[Start of Attachment]

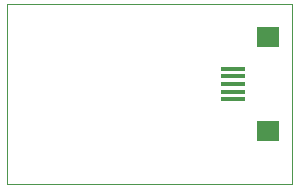
<source format=gbp>
G75*
%MOIN*%
%OFA0B0*%
%FSLAX25Y25*%
%IPPOS*%
%LPD*%
%AMOC8*
5,1,8,0,0,1.08239X$1,22.5*
%
%ADD10C,0.00000*%
%ADD11R,0.07874X0.01575*%
%ADD12R,0.07480X0.07087*%
D10*
X0001351Y0007367D02*
X0096351Y0007367D01*
X0096351Y0067367D01*
X0001351Y0067367D01*
X0001351Y0007367D01*
D11*
X0076561Y0035771D03*
X0076561Y0038330D03*
X0076561Y0040889D03*
X0076561Y0043448D03*
X0076561Y0046007D03*
D12*
X0088175Y0056637D03*
X0088175Y0025141D03*
M02*

</source>
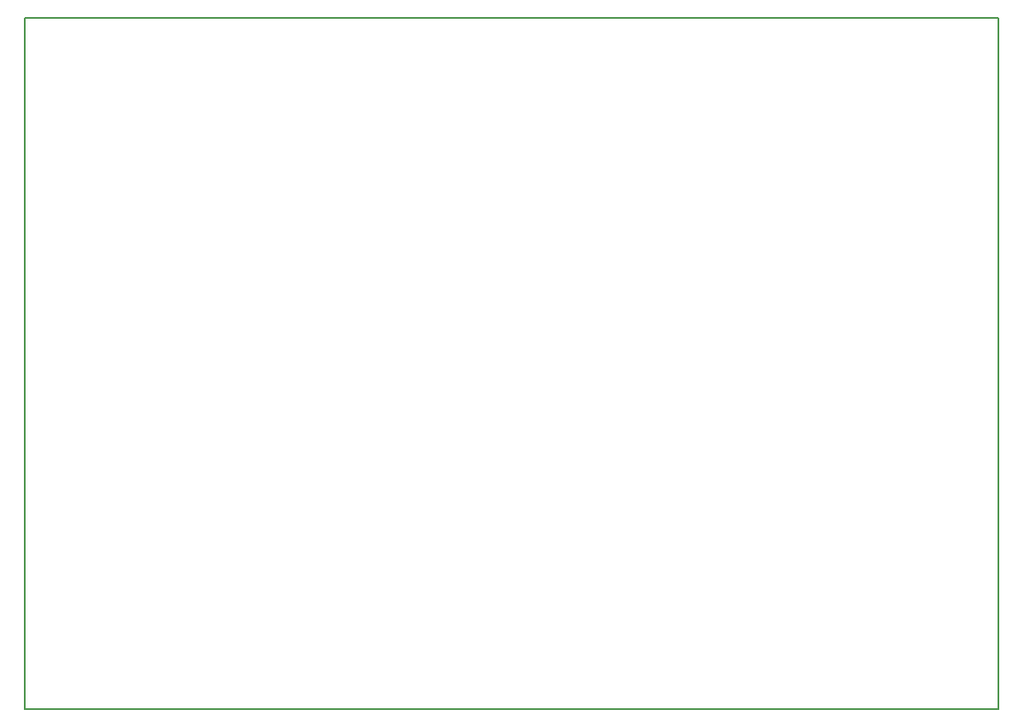
<source format=gm1>
G04 #@! TF.GenerationSoftware,KiCad,Pcbnew,(5.1.0-0)*
G04 #@! TF.CreationDate,2019-04-07T15:46:55-04:00*
G04 #@! TF.ProjectId,Sonocto,536f6e6f-6374-46f2-9e6b-696361645f70,rev?*
G04 #@! TF.SameCoordinates,Original*
G04 #@! TF.FileFunction,Profile,NP*
%FSLAX46Y46*%
G04 Gerber Fmt 4.6, Leading zero omitted, Abs format (unit mm)*
G04 Created by KiCad (PCBNEW (5.1.0-0)) date 2019-04-07 15:46:55*
%MOMM*%
%LPD*%
G04 APERTURE LIST*
%ADD10C,0.150000*%
G04 APERTURE END LIST*
D10*
X187960000Y-55880000D02*
X91440000Y-55880000D01*
X187960000Y-124460000D02*
X187960000Y-55880000D01*
X91440000Y-124460000D02*
X187960000Y-124460000D01*
X91440000Y-55880000D02*
X91440000Y-124460000D01*
M02*

</source>
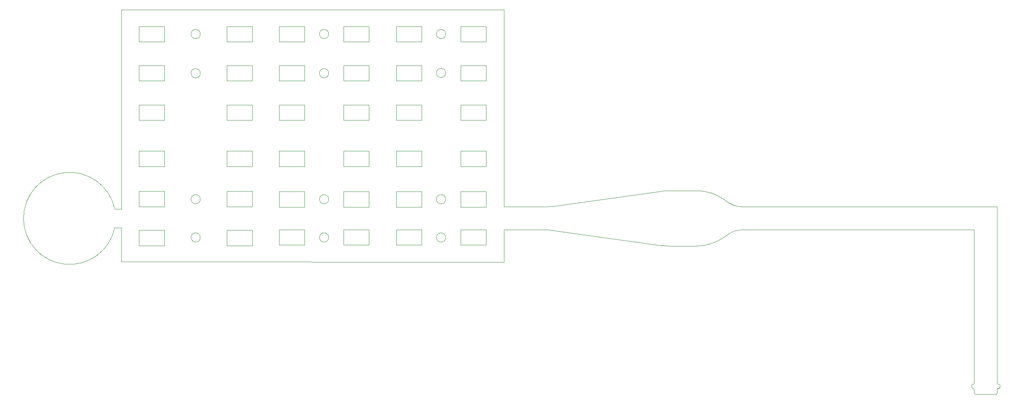
<source format=gko>
G04*
G04 #@! TF.GenerationSoftware,Altium Limited,Altium Designer,18.0.7 (293)*
G04*
G04 Layer_Color=16711935*
%FSAX25Y25*%
%MOIN*%
G70*
G01*
G75*
%ADD30C,0.00050*%
D30*
X2421115Y-0054350D02*
G03*
X2420816Y-0053837I-0000591J0000000D01*
G01*
X2419540Y-0050020D02*
G03*
X2418950Y-0050610I0000000J-0000591D01*
G01*
X2420524Y-0050020D02*
G03*
X2421115Y-0049429I0000000J0000591D01*
G01*
X2222596Y0081913D02*
G03*
X2211307Y0078354I0000000J-0019685D01*
G01*
X2184295Y0068133D02*
G03*
X2206872Y0075250I0000000J0039370D01*
G01*
X2154619Y0068513D02*
G03*
X2160078Y0068133I0005459J0038990D01*
G01*
X2061626Y0081532D02*
G03*
X2056168Y0081913I-0005459J-0038990D01*
G01*
X1687349Y0099629D02*
G03*
X1687349Y0083881I-0038575J-0007874D01*
G01*
X2056168Y0101598D02*
G03*
X2061626Y0101978I0000000J0039370D01*
G01*
X2160078Y0115377D02*
G03*
X2154619Y0114997I0000000J-0039370D01*
G01*
X2206872Y0108260D02*
G03*
X2184295Y0115377I-0022577J-0032253D01*
G01*
X2211307Y0105156D02*
G03*
X2222596Y0101598I0011289J0016127D01*
G01*
X2440800Y-0049429D02*
G03*
X2441391Y-0050020I0000591J0000000D01*
G01*
X2442965Y-0050610D02*
G03*
X2442375Y-0050020I-0000591J0000000D01*
G01*
X2441099Y-0053837D02*
G03*
X2440800Y-0054350I0000292J-0000513D01*
G01*
X2439619Y-0058681D02*
G03*
X2440800Y-0057500I0000000J0001181D01*
G01*
X2421115D02*
G03*
X2422296Y-0058681I0001181J0000000D01*
G01*
X1760340Y0215850D02*
G03*
X1760340Y0215850I-0003937J0000000D01*
G01*
X1870007Y0108129D02*
G03*
X1870007Y0108129I-0003937J0000000D01*
G01*
X1969878D02*
G03*
X1969878Y0108129I-0003937J0000000D01*
G01*
X1870007Y0215850D02*
G03*
X1870007Y0215850I-0003937J0000000D01*
G01*
Y0249306D02*
G03*
X1870007Y0249306I-0003937J0000000D01*
G01*
X1969878Y0075375D02*
G03*
X1969878Y0075375I-0003937J0000000D01*
G01*
Y0249306D02*
G03*
X1969878Y0249306I-0003937J0000000D01*
G01*
X1760340D02*
G03*
X1760340Y0249306I-0003937J0000000D01*
G01*
X1870007Y0075446D02*
G03*
X1870007Y0075446I-0003937J0000000D01*
G01*
X1969878Y0216011D02*
G03*
X1969878Y0216011I-0003937J0000000D01*
G01*
X1760363Y0108129D02*
G03*
X1760363Y0108129I-0003937J0000000D01*
G01*
Y0075446D02*
G03*
X1760363Y0075446I-0003937J0000000D01*
G01*
X2421115Y-0049429D02*
Y0081913D01*
X2440800Y-0049429D02*
Y0101598D01*
X2421115Y-0057500D02*
Y-0054350D01*
X2418950Y-0052776D02*
X2420816Y-0053837D01*
X2418950Y-0052776D02*
Y-0050610D01*
X2419540Y-0050020D02*
X2420524D01*
X2222596Y0081913D02*
X2421115D01*
X2206872Y0075250D02*
X2211307Y0078354D01*
X2160078Y0068133D02*
X2184295D01*
X2061626Y0081532D02*
X2154619Y0068513D01*
X2019540Y0081913D02*
X2056168D01*
X2019540Y0054546D02*
Y0081913D01*
X1692869Y0054590D02*
X2019540Y0054546D01*
X1692869Y0054590D02*
Y0083881D01*
X1687349D02*
X1692869D01*
X1687349Y0099629D02*
X1692869D01*
Y0270151D01*
X2019540D01*
Y0101598D02*
Y0270151D01*
Y0101598D02*
X2056168D01*
X2061626Y0101978D02*
X2154619Y0114997D01*
X2160078Y0115377D02*
X2184295D01*
X2206872Y0108260D02*
X2211307Y0105156D01*
X2222596Y0101598D02*
X2440800D01*
X2441391Y-0050020D02*
X2442375D01*
X2442965Y-0052776D02*
Y-0050610D01*
X2441099Y-0053837D02*
X2442965Y-0052776D01*
X2440800Y-0057500D02*
Y-0054350D01*
X2422296Y-0058681D02*
X2439619D01*
X1708049Y0209449D02*
X1729703D01*
Y0222549D01*
X1708049D02*
X1729703D01*
X1708049Y0209449D02*
Y0222549D01*
X1782928D02*
X1804581D01*
X1782928Y0209449D02*
Y0222549D01*
Y0209449D02*
X1804581D01*
Y0222549D01*
X1882803Y0114733D02*
X1904457D01*
X1882803Y0101525D02*
Y0114733D01*
Y0101525D02*
X1904457D01*
Y0114733D01*
X1849498Y0101525D02*
Y0114733D01*
X1827845D02*
X1849498D01*
X1827845Y0101525D02*
Y0114733D01*
Y0101525D02*
X1849498D01*
X1927727Y0114733D02*
X1949380D01*
X1927727Y0101525D02*
Y0114733D01*
Y0101525D02*
X1949380D01*
Y0114733D01*
X1982685D02*
X2004338D01*
X1982685Y0101525D02*
Y0114733D01*
Y0101525D02*
X2004338D01*
Y0114733D01*
X1804581Y0136221D02*
Y0149321D01*
X1782928D02*
X1804581D01*
X1782928Y0136221D02*
Y0149321D01*
Y0136221D02*
X1804581D01*
X1729703D02*
Y0149321D01*
X1708049D02*
X1729703D01*
X1708049Y0136221D02*
Y0149321D01*
Y0136221D02*
X1729703D01*
X1904384D02*
Y0149321D01*
X1882731D02*
X1904384D01*
X1882731Y0136221D02*
Y0149321D01*
Y0136221D02*
X1904384D01*
X1849388D02*
Y0149321D01*
X1827734D02*
X1849388D01*
X1827734Y0136221D02*
Y0149321D01*
Y0136221D02*
X1849388D01*
X2004266D02*
Y0149321D01*
X1982613D02*
X2004266D01*
X1982613Y0136221D02*
Y0149321D01*
Y0136221D02*
X2004266D01*
X1949270D02*
Y0149321D01*
X1927616D02*
X1949270D01*
X1927616Y0136221D02*
Y0149321D01*
Y0136221D02*
X1949270D01*
X1804581Y0175591D02*
Y0188691D01*
X1782928D02*
X1804581D01*
X1782928Y0175591D02*
Y0188691D01*
Y0175591D02*
X1804581D01*
X1729703D02*
Y0188691D01*
X1708049D02*
X1729703D01*
X1708049Y0175591D02*
Y0188691D01*
Y0175591D02*
X1729703D01*
X1904384D02*
Y0188691D01*
X1882731D02*
X1904384D01*
X1882731Y0175591D02*
Y0188691D01*
Y0175591D02*
X1904384D01*
X1849388D02*
Y0188691D01*
X1827734D02*
X1849388D01*
X1827734Y0175591D02*
Y0188691D01*
Y0175591D02*
X1849388D01*
X2004266D02*
Y0188691D01*
X1982613D02*
X2004266D01*
X1982613Y0175591D02*
Y0188691D01*
Y0175591D02*
X2004266D01*
X1949270D02*
Y0188691D01*
X1927616D02*
X1949270D01*
X1927616Y0175591D02*
Y0188691D01*
Y0175591D02*
X1949270D01*
X1827734Y0209449D02*
X1849388D01*
Y0222549D01*
X1827734D02*
X1849388D01*
X1827734Y0209449D02*
Y0222549D01*
X1882731Y0209449D02*
X1904384D01*
Y0222549D01*
X1882731D02*
X1904384D01*
X1882731Y0209449D02*
Y0222549D01*
X1827734Y0242756D02*
X1849388D01*
Y0255856D01*
X1827734D02*
X1849388D01*
X1827734Y0242756D02*
Y0255856D01*
X1882731Y0242756D02*
X1904384D01*
Y0255856D01*
X1882731D02*
X1904384D01*
X1882731Y0242756D02*
Y0255856D01*
X1982685Y0082213D02*
X2004338D01*
X1982685Y0069006D02*
Y0082213D01*
Y0069006D02*
X2004338D01*
Y0082213D01*
X1949380Y0069006D02*
Y0082213D01*
X1927727D02*
X1949380D01*
X1927727Y0069006D02*
Y0082213D01*
Y0069006D02*
X1949380D01*
X1982613Y0255856D02*
X2004266D01*
X1982613Y0242756D02*
Y0255856D01*
Y0242756D02*
X2004266D01*
Y0255856D01*
X1927616D02*
X1949270D01*
X1927616Y0242756D02*
Y0255856D01*
Y0242756D02*
X1949270D01*
Y0255856D01*
X1708049Y0242756D02*
X1729703D01*
Y0255856D01*
X1708049D02*
X1729703D01*
X1708049Y0242756D02*
Y0255856D01*
X1804581Y0242756D02*
Y0255856D01*
X1782928D02*
X1804581D01*
X1782928Y0242756D02*
Y0255856D01*
Y0242756D02*
X1804581D01*
X1882803Y0082213D02*
X1904457D01*
X1882803Y0069006D02*
Y0082213D01*
Y0069006D02*
X1904457D01*
Y0082213D01*
X1849498Y0069006D02*
Y0082213D01*
X1827845D02*
X1849498D01*
X1827845Y0069006D02*
Y0082213D01*
Y0069006D02*
X1849498D01*
X1982613Y0209449D02*
X2004266D01*
Y0222549D01*
X1982613D02*
X2004266D01*
X1982613Y0209449D02*
Y0222549D01*
X1927616Y0209449D02*
X1949270D01*
Y0222549D01*
X1927616D02*
X1949270D01*
X1927616Y0209449D02*
Y0222549D01*
X1782928Y0114911D02*
X1804581D01*
X1782928Y0101811D02*
Y0114911D01*
Y0101811D02*
X1804581D01*
Y0114911D01*
X1729703Y0101811D02*
Y0114911D01*
X1708049D02*
X1729703D01*
X1708049Y0101811D02*
Y0114911D01*
Y0101811D02*
X1729703D01*
X1782928Y0081604D02*
X1804581D01*
X1782928Y0068504D02*
Y0081604D01*
Y0068504D02*
X1804581D01*
Y0081604D01*
X1708049D02*
X1729703D01*
X1708049Y0068504D02*
Y0081604D01*
Y0068504D02*
X1729703D01*
Y0081604D01*
M02*

</source>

[End of Attachment]

Find the line containing "X1782928Y0081604D02*" in the data above. Please transcribe it and every line after it, exactly.

X1782928Y0081604D02*
X1804581D01*
X1782928Y0068504D02*
Y0081604D01*
Y0068504D02*
X1804581D01*
Y0081604D01*
X1708049D02*
X1729703D01*
X1708049Y0068504D02*
Y0081604D01*
Y0068504D02*
X1729703D01*
Y0081604D01*
M02*

</source>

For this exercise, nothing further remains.